Dissection of specific binding of HIV-1 Gag to the "packaging signal" in viral RNA
Abstract
Selective packaging of HIV-1 genomic RNA (gRNA) requires the presence of a cis-acting RNA element called the “packaging signal” (Ψ). However, the mechanism by which Ψ promotes selective packaging of the gRNA is not well understood. We used fluorescence correlation spectroscopy and quenching data to monitor the binding of recombinant HIV-1 Gag protein to Cy5-tagged 190-base RNAs. At physiological ionic strength, Gag binds with very similar, nanomolar affinities to both Ψ-containing and control RNAs. We challenged these interactions by adding excess competing tRNA; introducing mutations in Gag; or raising the ionic strength. These modifications all revealed high specificity for Ψ. This specificity is evidently obscured in physiological salt by non-specific, predominantly electrostatic interactions. This nonspecific activity was attenuated by mutations in the MA, CA, and NC domains, including CA mutations disrupting Gag-Gag interaction. We propose that gRNA is selectively packaged because binding to Ψ nucleates virion assembly with particular efficiency.

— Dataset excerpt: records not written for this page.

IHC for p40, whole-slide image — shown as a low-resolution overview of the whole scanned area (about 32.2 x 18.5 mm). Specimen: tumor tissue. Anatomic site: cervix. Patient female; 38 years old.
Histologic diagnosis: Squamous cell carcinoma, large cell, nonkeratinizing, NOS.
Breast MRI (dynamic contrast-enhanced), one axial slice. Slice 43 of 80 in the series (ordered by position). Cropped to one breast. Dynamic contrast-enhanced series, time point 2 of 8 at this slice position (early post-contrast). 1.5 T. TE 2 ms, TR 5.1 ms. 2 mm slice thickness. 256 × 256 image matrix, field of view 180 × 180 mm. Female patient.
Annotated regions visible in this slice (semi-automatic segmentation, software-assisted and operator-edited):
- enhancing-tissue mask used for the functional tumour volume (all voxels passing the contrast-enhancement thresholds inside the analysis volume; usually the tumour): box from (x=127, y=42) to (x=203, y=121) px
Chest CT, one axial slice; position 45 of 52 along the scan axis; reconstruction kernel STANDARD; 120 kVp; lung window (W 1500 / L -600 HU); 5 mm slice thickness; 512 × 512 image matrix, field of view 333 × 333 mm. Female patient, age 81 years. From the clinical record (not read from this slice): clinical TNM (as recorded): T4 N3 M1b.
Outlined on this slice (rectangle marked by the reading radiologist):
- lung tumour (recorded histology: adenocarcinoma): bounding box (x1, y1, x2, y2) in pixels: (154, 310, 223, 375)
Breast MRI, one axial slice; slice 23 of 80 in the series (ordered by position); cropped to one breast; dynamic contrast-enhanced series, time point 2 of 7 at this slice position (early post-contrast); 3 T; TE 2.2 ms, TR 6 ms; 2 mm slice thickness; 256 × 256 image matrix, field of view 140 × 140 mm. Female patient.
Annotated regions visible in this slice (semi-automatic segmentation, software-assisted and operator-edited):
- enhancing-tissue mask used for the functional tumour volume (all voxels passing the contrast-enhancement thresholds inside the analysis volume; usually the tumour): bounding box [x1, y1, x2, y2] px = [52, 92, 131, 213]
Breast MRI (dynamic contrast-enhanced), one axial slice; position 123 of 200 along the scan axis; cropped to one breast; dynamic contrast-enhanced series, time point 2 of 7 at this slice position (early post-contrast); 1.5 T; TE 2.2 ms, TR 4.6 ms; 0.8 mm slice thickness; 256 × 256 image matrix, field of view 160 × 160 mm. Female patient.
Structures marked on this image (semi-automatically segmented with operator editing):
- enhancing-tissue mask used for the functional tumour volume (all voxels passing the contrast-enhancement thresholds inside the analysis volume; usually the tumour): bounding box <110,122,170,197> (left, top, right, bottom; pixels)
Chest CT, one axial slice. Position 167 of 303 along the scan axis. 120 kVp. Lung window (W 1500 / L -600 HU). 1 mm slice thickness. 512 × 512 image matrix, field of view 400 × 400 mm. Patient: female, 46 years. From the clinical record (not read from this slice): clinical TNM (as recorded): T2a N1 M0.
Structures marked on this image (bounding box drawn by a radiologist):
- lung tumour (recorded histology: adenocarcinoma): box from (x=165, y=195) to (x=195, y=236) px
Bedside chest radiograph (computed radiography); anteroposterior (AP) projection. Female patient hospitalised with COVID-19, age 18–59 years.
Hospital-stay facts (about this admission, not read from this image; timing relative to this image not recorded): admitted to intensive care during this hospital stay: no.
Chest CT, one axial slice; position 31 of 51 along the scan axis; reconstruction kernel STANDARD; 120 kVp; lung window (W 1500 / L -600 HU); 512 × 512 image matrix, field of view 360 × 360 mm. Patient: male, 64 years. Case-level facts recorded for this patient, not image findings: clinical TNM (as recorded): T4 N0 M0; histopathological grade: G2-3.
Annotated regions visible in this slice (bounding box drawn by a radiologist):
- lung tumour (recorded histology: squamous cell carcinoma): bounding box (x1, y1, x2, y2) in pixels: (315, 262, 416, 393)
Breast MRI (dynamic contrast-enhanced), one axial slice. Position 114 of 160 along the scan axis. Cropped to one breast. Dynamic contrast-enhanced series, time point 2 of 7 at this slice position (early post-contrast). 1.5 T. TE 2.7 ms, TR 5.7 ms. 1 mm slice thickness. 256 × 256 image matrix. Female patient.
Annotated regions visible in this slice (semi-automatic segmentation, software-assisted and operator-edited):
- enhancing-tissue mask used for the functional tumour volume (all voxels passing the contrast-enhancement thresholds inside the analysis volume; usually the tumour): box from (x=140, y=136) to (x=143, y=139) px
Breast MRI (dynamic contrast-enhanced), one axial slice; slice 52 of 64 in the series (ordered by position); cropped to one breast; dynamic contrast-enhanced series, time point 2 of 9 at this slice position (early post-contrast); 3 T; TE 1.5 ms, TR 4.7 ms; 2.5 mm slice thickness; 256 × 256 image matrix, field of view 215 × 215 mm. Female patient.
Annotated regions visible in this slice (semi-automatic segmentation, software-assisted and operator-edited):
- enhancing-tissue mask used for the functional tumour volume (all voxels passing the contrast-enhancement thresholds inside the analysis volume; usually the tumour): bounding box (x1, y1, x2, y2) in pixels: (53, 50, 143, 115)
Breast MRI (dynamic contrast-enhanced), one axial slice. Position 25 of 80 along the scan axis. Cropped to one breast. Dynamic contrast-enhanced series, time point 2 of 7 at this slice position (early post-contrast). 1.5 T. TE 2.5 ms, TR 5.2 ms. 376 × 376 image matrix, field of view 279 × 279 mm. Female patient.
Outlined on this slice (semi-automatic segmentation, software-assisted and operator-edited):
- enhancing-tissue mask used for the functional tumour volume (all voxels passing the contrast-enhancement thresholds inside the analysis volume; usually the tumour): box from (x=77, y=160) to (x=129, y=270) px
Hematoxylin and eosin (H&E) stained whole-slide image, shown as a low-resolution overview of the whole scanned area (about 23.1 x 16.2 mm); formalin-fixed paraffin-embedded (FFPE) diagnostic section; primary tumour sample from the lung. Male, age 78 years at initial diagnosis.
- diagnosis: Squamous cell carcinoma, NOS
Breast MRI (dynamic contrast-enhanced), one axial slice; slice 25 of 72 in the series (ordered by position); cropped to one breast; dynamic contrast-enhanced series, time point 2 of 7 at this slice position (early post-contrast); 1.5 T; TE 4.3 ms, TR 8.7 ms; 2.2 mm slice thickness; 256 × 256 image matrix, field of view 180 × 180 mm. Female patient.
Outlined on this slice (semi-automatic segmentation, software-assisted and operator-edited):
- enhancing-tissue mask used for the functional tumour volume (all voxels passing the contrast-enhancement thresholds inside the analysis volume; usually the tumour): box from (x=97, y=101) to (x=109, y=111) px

Article and author information
Author details
Funding
National Cancer Institute
- Mauricio Comas-Garcia
- Siddhartha AK Datta
- Alan Rein
Intramural AIDS Targeted Antiviral Therapy Program
- Mauricio Comas-Garcia
- Alan Rein
National Institutes of Health (Contract HHS N26120080001E)
- Prabhakar R Gudla
National Institute of Allergy and Infectious Diseases
- Rajat Varma
The funders had no role in study design, data collection and interpretation, or the decision to submit the work for publication.
Reviewing Editor
- Stephen P Goff, Howard Hughes Medical Institute, Columbia University, United States
Version history
- Received: March 21, 2017
- Accepted: July 13, 2017
- Accepted Manuscript published: July 20, 2017 (version 1)
- Version of Record published: July 27, 2017 (version 2)
- Version of Record updated: July 28, 2017 (version 3)
Copyright
This is an open-access article, free of all copyright, and may be freely reproduced, distributed, transmitted, modified, built upon, or otherwise used by anyone for any lawful purpose. The work is made available under the Creative Commons CC0 public domain dedication.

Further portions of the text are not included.